:: Excerpt to read ::

Studios have been enamored with the idea of sending movies to cinemas digitally by satellite ever since digital cinema began to emerge. Equally so, satellite operators have been attracted to the idea of transmitting movies to theatres to fill out satellite dead time. Boeing and Raytheon were early contenders for this space, with Boeing the first to deliver movies by satellite.
But studios were less interested in rocket science, and more interested in a fulfillment process that could be handled by the lowest bidder. They certainly were not interested in spending on satellite dish and receiver infrastructure. As a result, several satellite business models have emerged to pay for that infrastructure.
Each model has its limitations. If a single satellite has many uplink services associated with it, the Arqiva model in the UK has merit, where Arqiva pays for the receivers and dishes, and the many uplink users each pay an access fee. The efficiency of the model is apparent in that only one dish is needed on the cinema’s roof.
In the US, where not all uplink services use the same satellite, a less efficient model has evolved, requiring the cinema to install several dishes on roof to support the various uplink services. Microspace and Technicolor foot the bill for dishes and receivers. Deluxe partnered with EchoStar in September, where EchoStar will presumably pick up the tab for infrastructure costs.

:::

Write what comes next in the piece on delivering movies to cinemas by satellite, starting right after its last sentence. The records have nothing to do with this.

:: Recorded information ::

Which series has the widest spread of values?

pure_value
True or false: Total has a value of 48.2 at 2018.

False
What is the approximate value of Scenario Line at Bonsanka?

:::

Reply to the exercise.
The only innovative satellite business model in the US is that of Digital Cinema Distribution Coalition (DCDC). Initiated by Warner following its success with “Station in a Box” and its Global Digital Media Exchange (GDMX) operation, DCDC was conceived as a studio-owned satellite distribution utility. On a back burner for the past few years, DCDC has been resurrected and reportedly has a new RFP out for satellite service. Warner’s only studio partner, however, remains Universal.
Satellite delivery is challenged by the speed at which a movie can be downloaded, often taking a 24 hour cycle, sometimes longer, to complete error-free. There is also the cost of infrastructure necessary to deliver several movies simultaneously. In addition, the same competition that satellite faces in consumer TV markets will one day apply to cinemas. Telecoms are beefing up terrestrial backbone services and last mile wireless delivery for smart phone and consumer VOD applications. This will leave substantial unused off-peak capacity to sell for applications such as digital cinema fulfillment. While today the word “bittorrent” is synonymous with piracy in the minds of studio execs, it may one day be the very technology that delivers their movies to cinemas.